Does that sound grim? Maybe it shouldn't.

"We're a whole lot better than we used to be," said Harold Brooks, a research meteorologist at the National Oceanic and Atmospheric Administration's National Severe Storms Laboratory in Norman, Okla. "Thirty years ago, 75 percent of all tornadoes didn't have a warning in advance."

Devil is in the details

Brooks and Wurman both say forecasters have gotten good at forecasting the broad outlines of tornado-worthy weather.
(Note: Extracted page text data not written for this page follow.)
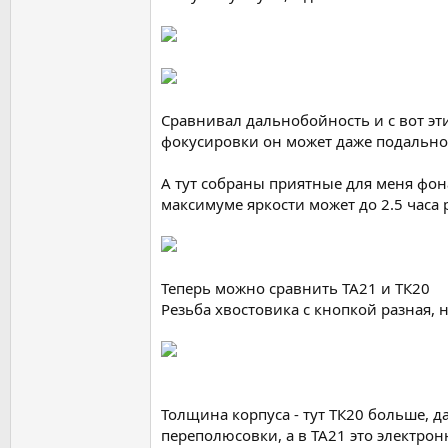
Сравнивал дальнобойность и с вот э
фокусировки он может даже подально
А тут собраны приятные для меня фон
максимуме яркости может до 2.5 часа 
Теперь можно сравнить ТА21 и ТК20
Резьба хвостовика с кнопкой разная, 
Толщина корпуса - тут ТК20 больше, д
переполюсовки, а в ТА21 это электрон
They knew, for instance, that Arkansas was in for a string of strong storms this weekend. "But we have almost no skill predicting which of those storms will make the big tornadoes," Wurman said. "We also have very little skill predicting when in a storm's lifetime it will become a big tornado."

As a result, Wurman said forecasters tend to "overwarn" about tornadoes. The false-alarm rate for tornado warnings is about 75 percent. But Brooks said it's better to sound a false alarm than to risk missing a killer tornado. "That 75 percent number is a result of the fact that deciding whether this is a tornado-making storm is a fundamentally hard problem," he said.

Researchers are trying to make the problem less hard, particularly by extending the lead time for a tornado warning. With a half-hour's warning, it would be more reasonable to evacuate homes and send people to a neighborhood shelter.